Bill Lasarow, "Shroud," 2020, digital composite


How is it possible that words so obvious, so ordinary in their moral clarity become the very instrument of our self-immolation? “Equality.” “Justice.” “Peace.” That the balancing of those polarities between the molten core that props us up and the plasma from which we are risen seems cool and remote lends testament to our self-absorption. Hell, we’ve always garbed ourselves in universalities, pretentious moss that we are. We produce so much internal combustion that our molecules speed up to the point of breaking gravity. Old certainties pass some natural time limit, typically, even predictably in a moment we knew must come but understandably refuse to see. We arrive at the edge of yet another precipice bearing a five-foot shroud, resolved to wear it ourselves for mourning alone, because we let her do the work so we could reap the benefits. And she surely worked hard; the rest of us maybe not so much. Within that fabric we know that, suddenly, the only certainty is memory, and memory is nothing but boots beside a broken door.


Small details, particular moments, a butterfly stuck to the heel of our own muddy shoe. What we do or, more to the point, fail to do to deserve the outcomes we dread is beside the point. We were the glue of a world that did not exist until mere moments ago. The plinth remains what it always was and always must be: An impermanent and imperfect platform, vast and trunkless legs of stone. 


Resolve to revel in that truth if you wish to move forward. The symbols we are invested in are no substitute for what they truly are, just as no person can or wants or deserves to save you and me, and the person who says otherwise is a factotum only to themselves, dangerous to themselves and everyone who suffers or invites their lethal touch. Such a one unsurprisingly delights in the violation of dying wishes.


The great tragedy of our moment is that we can see the boulders shaking loose, we understand what they will do to our dwelling, but since it hasn’t happened yet, we hope. Only yesterday the machinery with which our dwelling was built was gleaming under the nuclear sun, and we knew it could never break down. We wore our lace ruff of soft emulation while others stared into a blastula globe believing it was the world itself. Justice in our world has never managed to convene with superstition, no surprise, but need it all be so … Manichean?

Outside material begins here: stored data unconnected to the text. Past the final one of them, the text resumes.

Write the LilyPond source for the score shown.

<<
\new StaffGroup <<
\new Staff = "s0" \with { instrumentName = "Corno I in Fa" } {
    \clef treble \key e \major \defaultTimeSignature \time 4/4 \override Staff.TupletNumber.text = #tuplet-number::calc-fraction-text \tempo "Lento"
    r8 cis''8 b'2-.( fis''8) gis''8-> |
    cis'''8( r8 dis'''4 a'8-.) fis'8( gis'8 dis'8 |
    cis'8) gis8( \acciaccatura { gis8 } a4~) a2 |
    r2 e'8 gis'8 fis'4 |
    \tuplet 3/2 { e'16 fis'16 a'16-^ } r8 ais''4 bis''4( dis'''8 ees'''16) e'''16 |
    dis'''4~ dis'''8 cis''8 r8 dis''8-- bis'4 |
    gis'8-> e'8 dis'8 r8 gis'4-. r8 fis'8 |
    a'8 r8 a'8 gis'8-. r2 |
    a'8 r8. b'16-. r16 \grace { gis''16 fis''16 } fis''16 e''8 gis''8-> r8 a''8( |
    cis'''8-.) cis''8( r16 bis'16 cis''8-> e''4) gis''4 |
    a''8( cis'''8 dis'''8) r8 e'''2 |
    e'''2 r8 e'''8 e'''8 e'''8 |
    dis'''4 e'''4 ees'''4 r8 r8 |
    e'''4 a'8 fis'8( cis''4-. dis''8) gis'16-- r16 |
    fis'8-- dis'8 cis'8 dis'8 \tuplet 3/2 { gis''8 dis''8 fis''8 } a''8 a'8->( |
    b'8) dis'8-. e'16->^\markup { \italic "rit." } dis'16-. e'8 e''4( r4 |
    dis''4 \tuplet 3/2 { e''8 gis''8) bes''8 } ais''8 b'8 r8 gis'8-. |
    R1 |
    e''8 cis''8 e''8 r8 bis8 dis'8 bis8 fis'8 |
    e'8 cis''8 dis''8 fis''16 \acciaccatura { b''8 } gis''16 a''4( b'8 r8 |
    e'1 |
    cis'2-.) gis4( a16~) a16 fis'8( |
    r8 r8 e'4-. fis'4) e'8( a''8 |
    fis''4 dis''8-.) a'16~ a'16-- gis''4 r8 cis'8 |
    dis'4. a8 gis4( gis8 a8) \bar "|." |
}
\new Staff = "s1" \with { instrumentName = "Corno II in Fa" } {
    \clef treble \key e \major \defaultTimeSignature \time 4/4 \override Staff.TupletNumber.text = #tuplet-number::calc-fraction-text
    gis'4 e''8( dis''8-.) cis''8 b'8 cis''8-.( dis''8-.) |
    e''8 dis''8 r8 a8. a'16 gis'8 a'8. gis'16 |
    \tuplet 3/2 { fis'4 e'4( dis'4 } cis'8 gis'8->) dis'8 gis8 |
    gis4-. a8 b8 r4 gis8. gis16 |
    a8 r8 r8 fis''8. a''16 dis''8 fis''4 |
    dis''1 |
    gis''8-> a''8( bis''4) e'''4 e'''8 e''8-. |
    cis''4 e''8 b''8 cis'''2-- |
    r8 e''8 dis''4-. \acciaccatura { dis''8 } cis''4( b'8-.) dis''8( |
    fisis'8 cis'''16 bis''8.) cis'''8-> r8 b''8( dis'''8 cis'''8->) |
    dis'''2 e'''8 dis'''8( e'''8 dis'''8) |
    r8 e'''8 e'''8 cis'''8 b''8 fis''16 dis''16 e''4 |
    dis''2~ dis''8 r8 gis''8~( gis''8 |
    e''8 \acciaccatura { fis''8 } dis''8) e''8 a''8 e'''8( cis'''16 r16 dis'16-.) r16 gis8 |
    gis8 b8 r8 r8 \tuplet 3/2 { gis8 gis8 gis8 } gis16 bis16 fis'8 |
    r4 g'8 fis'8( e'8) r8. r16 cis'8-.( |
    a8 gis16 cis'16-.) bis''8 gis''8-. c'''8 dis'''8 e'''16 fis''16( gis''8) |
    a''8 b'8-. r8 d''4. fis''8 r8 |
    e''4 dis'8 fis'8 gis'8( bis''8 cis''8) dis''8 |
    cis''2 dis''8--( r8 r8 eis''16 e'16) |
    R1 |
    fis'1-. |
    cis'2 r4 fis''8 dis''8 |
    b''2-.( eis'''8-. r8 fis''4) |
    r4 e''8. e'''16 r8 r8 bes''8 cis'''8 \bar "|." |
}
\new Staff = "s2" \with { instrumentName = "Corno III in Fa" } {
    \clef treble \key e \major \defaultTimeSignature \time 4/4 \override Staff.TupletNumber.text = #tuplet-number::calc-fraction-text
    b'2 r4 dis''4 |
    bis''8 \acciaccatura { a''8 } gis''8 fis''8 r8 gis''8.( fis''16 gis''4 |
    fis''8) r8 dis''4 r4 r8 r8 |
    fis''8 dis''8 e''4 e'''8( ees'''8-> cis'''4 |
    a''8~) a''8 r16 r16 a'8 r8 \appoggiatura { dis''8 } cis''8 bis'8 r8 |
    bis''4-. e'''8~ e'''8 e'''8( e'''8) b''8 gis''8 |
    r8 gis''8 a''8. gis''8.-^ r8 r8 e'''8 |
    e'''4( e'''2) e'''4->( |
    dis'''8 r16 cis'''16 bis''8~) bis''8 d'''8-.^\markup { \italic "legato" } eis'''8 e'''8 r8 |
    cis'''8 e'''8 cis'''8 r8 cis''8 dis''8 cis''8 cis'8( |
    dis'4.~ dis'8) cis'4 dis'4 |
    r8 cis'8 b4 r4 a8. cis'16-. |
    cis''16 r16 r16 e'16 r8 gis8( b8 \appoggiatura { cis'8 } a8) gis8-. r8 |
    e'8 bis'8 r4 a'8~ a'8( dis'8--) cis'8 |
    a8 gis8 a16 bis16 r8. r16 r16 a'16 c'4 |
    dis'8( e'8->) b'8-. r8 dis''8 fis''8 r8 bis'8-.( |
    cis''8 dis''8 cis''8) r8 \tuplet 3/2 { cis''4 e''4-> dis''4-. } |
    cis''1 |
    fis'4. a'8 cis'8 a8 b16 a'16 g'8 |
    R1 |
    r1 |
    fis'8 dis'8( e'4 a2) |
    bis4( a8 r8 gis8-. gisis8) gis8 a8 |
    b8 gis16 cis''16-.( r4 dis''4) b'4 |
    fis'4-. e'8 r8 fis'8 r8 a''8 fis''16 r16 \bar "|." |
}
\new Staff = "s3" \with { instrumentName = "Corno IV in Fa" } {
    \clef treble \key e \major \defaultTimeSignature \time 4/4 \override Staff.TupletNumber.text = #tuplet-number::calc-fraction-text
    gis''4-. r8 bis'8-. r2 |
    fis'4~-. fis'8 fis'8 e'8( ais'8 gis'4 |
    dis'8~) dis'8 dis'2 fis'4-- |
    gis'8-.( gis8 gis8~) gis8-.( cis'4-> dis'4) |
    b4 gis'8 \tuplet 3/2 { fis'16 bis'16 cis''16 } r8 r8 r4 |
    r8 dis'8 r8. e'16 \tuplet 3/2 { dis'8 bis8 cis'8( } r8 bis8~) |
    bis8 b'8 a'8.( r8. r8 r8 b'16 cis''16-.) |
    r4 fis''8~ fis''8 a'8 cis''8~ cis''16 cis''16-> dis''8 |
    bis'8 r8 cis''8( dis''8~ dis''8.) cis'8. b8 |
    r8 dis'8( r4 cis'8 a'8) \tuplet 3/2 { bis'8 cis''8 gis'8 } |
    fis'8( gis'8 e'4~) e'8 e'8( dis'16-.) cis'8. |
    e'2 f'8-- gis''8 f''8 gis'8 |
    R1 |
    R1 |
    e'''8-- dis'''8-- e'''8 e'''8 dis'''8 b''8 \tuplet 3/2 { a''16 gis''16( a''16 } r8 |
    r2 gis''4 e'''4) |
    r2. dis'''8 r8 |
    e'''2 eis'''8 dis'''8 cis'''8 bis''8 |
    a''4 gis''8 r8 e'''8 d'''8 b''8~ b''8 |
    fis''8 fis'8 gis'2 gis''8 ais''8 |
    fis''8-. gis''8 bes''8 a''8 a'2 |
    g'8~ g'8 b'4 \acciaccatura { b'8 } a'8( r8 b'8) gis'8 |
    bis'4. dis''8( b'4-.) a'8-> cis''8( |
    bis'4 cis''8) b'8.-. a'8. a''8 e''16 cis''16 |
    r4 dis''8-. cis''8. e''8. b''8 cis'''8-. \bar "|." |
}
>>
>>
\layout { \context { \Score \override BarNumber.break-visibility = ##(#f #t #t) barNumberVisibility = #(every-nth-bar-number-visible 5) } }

Bitterly ironic how an earlier generation’s national felons, ambitious to cleanse the world of imagined imperfection, and the product of our own rehabilitation, now stand aghast. How could we not retain the very lessons they learned from our example? Could the toppling catastrophe they now witness be the product of a single ill-timed event? We all know better. But one ill-timed event marks the time of arrival for the rediscovery of what has been there all along. No singular individual but rather the universality of our uniqueness, the strength of millions and billions of fragile strands never left us. Understandably it is the bridge crossing that we have feared to make all along. What we knew to be a wide chasm, viewed from 30,000 feet appears to be a line in the sand; it fools the eye because we naturally prefer to postpone the inevitable. Here we now stand.